Knife Grinder / Tool Sharpener
Provide professional knife, scissor, and tool sharpening services to catering, hospitality, medical, and domestic clients — operating a mobile or studio-based sharpening business.
Moderate
Moderate
1–2 years: in-service or self-directed learning to achieve consistent professional-quality results across different tool types; route and client base building takes 1–3 years
No statutory registration; on-the-job learning from an established knife sharpener or cutler; knife sharpening courses (from specialist providers); understanding of steel metallurgy and grinding techniques is the practical knowledge base
typical
What you do
Professional knife grinders and tool sharpeners restore and maintain the cutting edges of knives, scissors, shears, garden tools, chisels, plane irons, and specialist cutting equipment for professional and domestic clients. In a catering and hospitality context — the largest commercial market — chefs' knives, meat slicers, vegetable mandolines, and butcher's tools are serviced on a contract basis, with the sharpener visiting premises on a weekly or monthly cycle. Hairdressing and barbering scissors, dressmaking shears, and specialist medical scissors are further commercial niches requiring precision sharpening to fine tolerances.
Sharpening methods include bench and pedal-powered grindstones (traditional, still preferred for premium edge quality), electric wet grinders, diamond-coated wheels, and hand honing with whetstones and leather strops. The correct identification of the bevel angle, edge geometry, and steel type (stainless, carbon, high-carbon stainless, Japanese steel) for each tool is critical to producing the right edge for the intended use without overheating and destroying the steel temper.
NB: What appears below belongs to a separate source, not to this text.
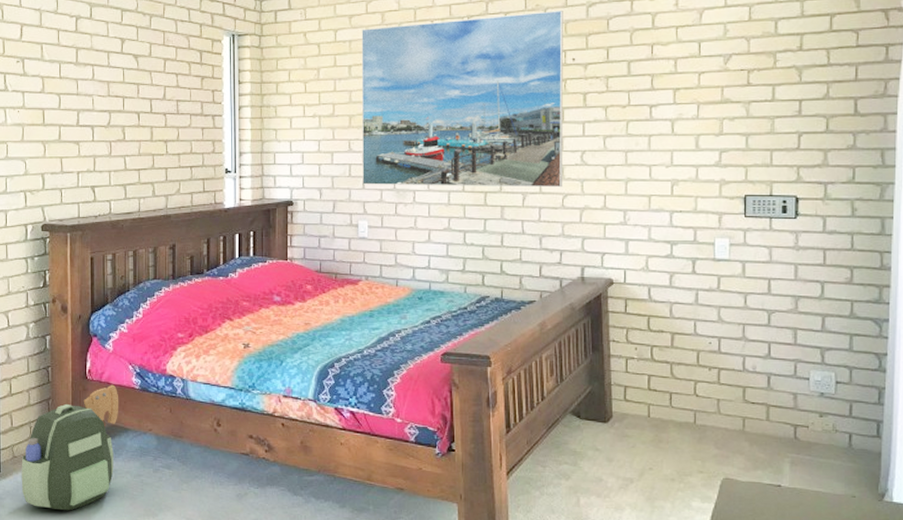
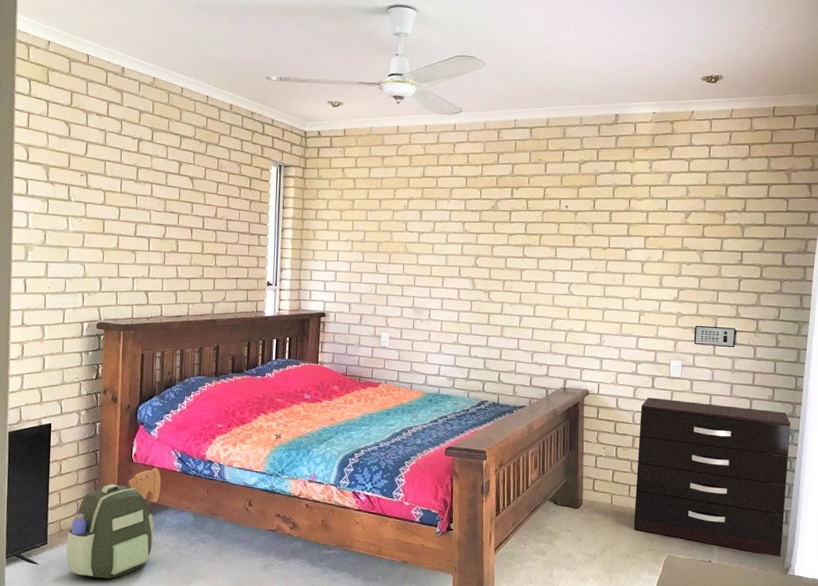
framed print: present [361,9,563,188] -> none [386,164,560,313]
dresser: none [678,285,878,480] -> present [633,397,791,557]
There is no statutory registration or qualification required for knife sharpening. The Worshipful Company of Cutlers has historic associations with the trade. Most professional knife sharpeners are self-employed — either mobile (van-based, serving a regular route of catering clients) or studio-based (serving walk-in trade and postal mail-in knives). Start-up costs are relatively low, and the recurring service model creates predictable income from contract accounts.
Why this career is resilient
Professional knives and cutting tools represent significant investment for catering businesses, butchers, and medical users who cannot afford to replace dulled tools and rely on a trusted sharpener for regular maintenance. The recurring contract model — weekly or monthly visits to the same clients — creates very stable, predictable income once a route is established. The skill required to sharpen a chef's Japanese single-bevel knife or a medical scissors without damaging the steel is genuinely technical and hard to replicate with consumer-level tools. Growing interest in quality kitchen knives among domestic consumers has created a parallel retail sharpening market.
A typical day
Morning: mobile catering route — visit three restaurants in sequence; collect the knife roll from each kitchen, sharpen all knives on the mobile wet grinder and bench stone, strop to finishing edge, return and discuss any new blades needing hollow grinding. Collect and quote a new account at a hotel kitchen. Afternoon: back at the workshop — process a batch of postal hairdressing scissors; sharpen blades to the correct hollow grind on the precision wheel, align and tension the pivot, test on tissue paper, oil and return in protective wrap. End of day: invoice the route accounts for the week and update the route schedule.
Routes in
Employer-funded training
Some employers — particularly the NHS, emergency services, and larger care providers — run their own funded training programmes. You apply for a job and train as you work.
Pay and costs
Earning potential: Starting mobile knife sharpener (building route): £18,000–£25,000. Established mobile sharpener with full catering route: £28,000–£42,000. Multi-van operation or workshop with wholesale accounts: £40,000–£65,000.
Training costs: Electric wet grinder: £400–£1,200. Whetstones and strops: £100–£300. Van: significant purchase/lease cost. Public liability insurance: £300–£600/year. No registration fees.